We are actively looking at other avenues to utilize the foodkg. For example, recently, we have focused our attention on developing better models at recommending useful food substitutions. We welcome the community to explore the foodkg and propose suggestions and improvements!
How did you become involved in KGs?
I got involved with KGs through my graduate-level work at MIT. During my early days at MIT, I contributed to the Tabulator, a linked data browser, where I developed several ‘panes’ for knowledge graph-based applications. In my doctoral thesis research, I explored data reuse issues on the Web, which was at the intersection of the Semantic Web and Web Science research. As part of my thesis, I developed a Web protocol to enable accountable usage of data called HTTPA (Hyper Text Transfer Protocol with Accountability).
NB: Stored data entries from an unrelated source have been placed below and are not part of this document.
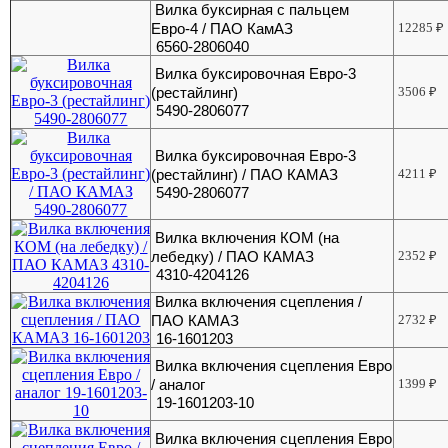
Вилка буксирная с пальцем
Евро-4 / ПАО КамАЗ
12285
₽
6560-2806040
Вилка буксировочная Евро-3
(рестайлинг)
3506
₽
5490-2806077
Вилка буксировочная Евро-3
(рестайлинг) / ПАО КАМАЗ
4211
₽
5490-2806077
Вилка включения КОМ (на
лебедку) / ПАО КАМАЗ
2352
₽
4310-4204126
Вилка включения сцепления /
ПАО КАМАЗ
2732
₽
16-1601203
Вилка включения сцепления Евро
/ аналог
1399
₽
19-1601203-10
Вилка включения сцепления Евро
The core of the protocol assumed that the data on web pages would be linked to other data items on other web pages, resulting in an implicit knowledge graph. The protocol would leverage such relationships and usage restrictions on linked data to evaluate if secondary reuse was compliant with the original intent of the data creator. Since completing my doctoral work, I have engaged in knowledge graph research both in industrial and academic capacities. I have worked on knowledge graph provenance systems catering to enterprises, and in the past few years, I have been working on health-based knowledge graphs as part of the HEALS project.
What makes KGs interesting?
KGs are very useful for knowledge exploration and exploitation. Compared to data silos, KGs enable us to navigate related information serendipitously by following links that specify the relationships between entities in the knowledge graph. KGs, and more specifically ontologies, allow domain experts to capture knowledge in a structured format that can be used for reasoning and direct querying to derive an answer to a question. The reasoning process, especially when the original knowledge graph is combined with other knowledge graphs, leads to interesting insights that would not have been available in just one source alone.
There is a lot of potential in KGs, both on the applications of KGs and original research in KG representation and development. I’m very excited to be in this space.
What’s something about you that others may not know?
I was fortunate to be the first PhD graduate of the inventor of the world wide web, Tim Berners-Lee.